■ **Excerpt**
Epitomizing the peak of horological mastery, this unique timepiece equipped with a wealth of astronomical complications united within an incredibly small area represents an impressive sum of knowledge, calculations and fine adjustments. Its captivating functions notably feature the triple-time civil, solar and sidereal displays powered by three distinct gear trains, including a “tropical” gear train dedicated to all the solar functions. Swept over by a pair of white gold open-tipped hands, civil —or standard— time is read off in the traditional manner on the front dial. Civil time is a universally recognized mean time based on the fictional principle that the Sun moves around the equator at a constant speed throughout the year, averaging one full turn every 24 hours. This convenient and conventional choice divides the year into 365.25 days, each day into 24 hours and each hour into 60 minutes.

True solar time is on the other hand based on the visible trajectory of the Sun in the course of the day, expressed through its hour angle measured at a given place and time. Depending on the day of the year, the difference between solar time and mean time ranges from +14 to -16 minutes, with the two exactly coinciding only four times a year. This discrepancy is due to the fact that the Earth’s orbit is elliptical —and not round; that the Sun is not in the center of this ellipse; that the Earth does not follow this orbit at a constant speed; and lastly that the Earth’s rotation axis is tilted in relation to the plane of its orbit. These precious functions are complemented by sunrise and sunset times, pointed two by slim hands moving over two graduated scales, as well as the length of day and night appearing on a special gauge at 6 o’clock.

Thirdly, sidereal time is read off on the back of the watch. Technically regarded as an astronomical time scale based on the Earth’s rate of rotation measured with respect to the apparent motion of the ‘fixed’ stars as observed from a local meridian, sidereal time differs from mean time by approximately four minutes per day, meaning that 24 sidereal hours correspond to 23 hours, 56 minutes and 4 seconds of civil time. Sidereal hours and minutes are indicated in an original and refined way by means of two superimposed sapphire discs. The lower one forming the background features the celestial dome, the celestial time minute-track and the four cardinal points; while the second one placed on top bears the constellations, the projections of the equator —white circle— and the ecliptic —red circle— depicting the Sun’s annual trajectory as seen from Earth. This Lambert projection is an authentic scientific map corresponding to the constellations in the Northern Hemisphere.

■ **Material provided**
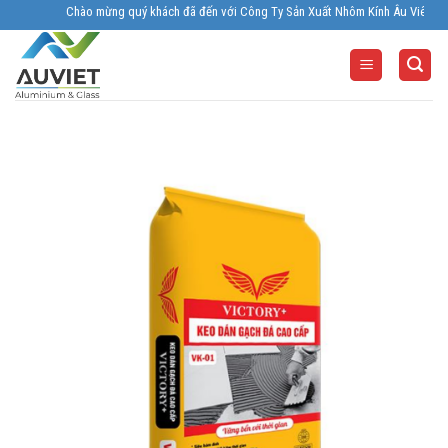
Skip
Chào mừng quý khách đã đến với Công Ty Sản Xuất Nhôm Kính Âu Viêt. Nhà Sản 
to
content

■ **Required actions**
(a) From the watch description, write out everything from "True solar time" down to "at 6 o’clock.", swapping "elliptical" for "oval".
(b) Answer these about the watch description:
(i) How many times a year do solar time and mean time coincide exactly?
(ii) On which side of the watch is sidereal time read?
(iii) What color is the circle that shows the ecliptic?
(c) Carry on the watch description from its last sentence.

■ **Your written answers**
(a)
True solar time is on the other hand based on the visible trajectory of the Sun in the course of the day, expressed through its hour angle measured at a given place and time. Depending on the day of the year, the difference between solar time and mean time ranges from +14 to -16 minutes, with the two exactly coinciding only four times a year. This discrepancy is due to the fact that the Earth’s orbit is oval —and not round; that the Sun is not in the center of this ellipse; that the Earth does not follow this orbit at a constant speed; and lastly that the Earth’s rotation axis is tilted in relation to the plane of its orbit. These precious functions are complemented by sunrise and sunset times, pointed two by slim hands moving over two graduated scales, as well as the length of day and night appearing on a special gauge at 6 o’clock.

(b)
(i) Four times a year.
(ii) The back.
(iii) Red.

(c)
To measure and display the difference between civil and solar time, this timepiece is equipped with a complex and refined equation of time mechanism. Moreover, the latter is also a ‘running’ equation of time, a kind rarely seen in wristwatches and indicating solar time by means of an additional coaxial pink gold minutes hand adorned with a cut-out sun.

The equation of time is generally displayed by a hand moving across an auxiliary sector with a scale running from +14 to -16 minutes and requiring a bit of mental arithmetic to check solar time. The running equation of time is far more complex to create and enables instant readings of solar and civil times. To ensure exactitude and precision, Vacheron Constantin has adjusted it to a tropical gear train simulating the tropical year, meaning the time the Earth takes to make a full turn around the Sun and corresponding to 365.2421898 days.

Just as if all the astronomical complications on this watch weren't impressive enough, the Vacheron Constantin Celestia features a mareoscope composed of a tide level indicator and a 3D depiction of the Earth-Moon-Sun alignment. Tides are governed by physical laws and depend on the gravitational attraction and centrifugal forces of these three heavenly bodies.

As far as the moon phase goes, the fascinatingly elegant precision of the moon phase display requires a one-day correction only once in 122 years and is read off by means of two superimposed discs bearing a laser-engraved true image of the full moon, a day/night indication and the age of the moon —meaning the number of days elapsed since the last full moon.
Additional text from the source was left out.